For reasons that are difficult to articulate; when I was introduced to printmaking in general and serigraphy in particular, I found myself quite captivated by the idea of creating multiples of my art, seeing them lined up on the drying racks. I also like the fact that prints are somewhat more “democratic” than some other media in that they are real, handmade artworks that are affordable to more of the population. All of my editions are hand-printed by me in small editions.
What is your favorite print medium and why?

Serigraphs (silkscreen prints), definitely.
I like the versatility of the medium, the ability to work with hard edges but soft,
transparent colors and the visual blending of colors that give an appearance much like
watercolors. I enjoy working within the limitations of hand-cut stencils (rather than
photo-stencils) and I also like that while working on an edition you see the works as
they will be, not with the image reversed as with etchings or lithographs, for example!

How long have you been printing and how has your work evolved?

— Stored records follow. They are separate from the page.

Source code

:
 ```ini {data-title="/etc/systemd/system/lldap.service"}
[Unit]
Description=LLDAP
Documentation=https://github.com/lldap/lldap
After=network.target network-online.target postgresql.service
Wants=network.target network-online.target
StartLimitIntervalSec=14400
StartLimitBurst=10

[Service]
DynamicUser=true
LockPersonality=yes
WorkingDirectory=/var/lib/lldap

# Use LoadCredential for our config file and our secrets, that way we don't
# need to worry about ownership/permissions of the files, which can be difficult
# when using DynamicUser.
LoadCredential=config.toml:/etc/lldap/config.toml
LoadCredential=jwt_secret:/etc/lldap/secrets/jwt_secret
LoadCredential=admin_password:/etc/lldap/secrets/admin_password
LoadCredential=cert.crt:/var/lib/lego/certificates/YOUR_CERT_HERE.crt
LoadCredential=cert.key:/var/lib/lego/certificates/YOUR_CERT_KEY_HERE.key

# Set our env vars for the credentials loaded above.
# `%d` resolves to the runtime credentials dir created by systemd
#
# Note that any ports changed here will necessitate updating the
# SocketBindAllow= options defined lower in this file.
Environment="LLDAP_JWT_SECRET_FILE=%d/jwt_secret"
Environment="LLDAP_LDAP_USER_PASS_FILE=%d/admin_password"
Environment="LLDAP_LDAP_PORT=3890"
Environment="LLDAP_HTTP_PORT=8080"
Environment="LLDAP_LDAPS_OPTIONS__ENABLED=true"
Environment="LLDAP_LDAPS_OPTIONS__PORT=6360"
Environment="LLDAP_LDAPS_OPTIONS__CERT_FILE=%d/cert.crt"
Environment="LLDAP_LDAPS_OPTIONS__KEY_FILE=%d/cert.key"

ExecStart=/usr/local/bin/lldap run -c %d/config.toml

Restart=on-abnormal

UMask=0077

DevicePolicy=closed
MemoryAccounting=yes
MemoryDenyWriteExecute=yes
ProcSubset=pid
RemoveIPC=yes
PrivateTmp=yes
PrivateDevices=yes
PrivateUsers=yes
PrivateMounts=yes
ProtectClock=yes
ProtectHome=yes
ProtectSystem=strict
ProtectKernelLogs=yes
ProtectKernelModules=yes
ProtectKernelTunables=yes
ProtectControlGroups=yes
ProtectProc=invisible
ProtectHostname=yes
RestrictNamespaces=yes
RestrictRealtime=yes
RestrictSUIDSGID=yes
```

I started printing in the 1970’s. I think as time has progressed I have become very comfortable with my medium and its possibilities: exploring light and shadow, reflective and translucent
surfaces and other technical and stylistic challenges. When I look at a potential subject
now, I can instinctively visualize how it will evolve in layers of transparent color.
What inspires you? 

I work primarily in the realm of still lifes and landscapes. In both
genres I love working with color relationships and the effects of light and shadow. A
still life may take shape from a particular favorite object or interesting color
combination; my landscapes have been inspired both by my love of foreign travel and
local New England scenes -- especially in our colorful autumn.
How do your promote your work?

I market my work aggressively and make LOTS of phone calls (and yes, it can take a ridiculous amount of time)! Over many years I have created a market for my artwork in the entertainment industry, for use on the sets of many feature films and TV series. I also sell my work to corporations, hospitals, residential clients -- almost anyone is a potential customer. As I mentioned earlier, the fact that prints in general sell for less than paintings helps in many cases (though of course, the not-so-healthy economy makes everything more of a challenge).
Are you working on any particular projects now? 

At the moment I’m working on a landscape of the Andes, inspired by a recent trip to Peru.
Tell us one random fact about yourself

Years ago I qualified to be on “Jeopardy!” (I passed their test, but was then disqualified to be on the show, due to the fact that my brother worked for a TV network at the time). How’s that for random?!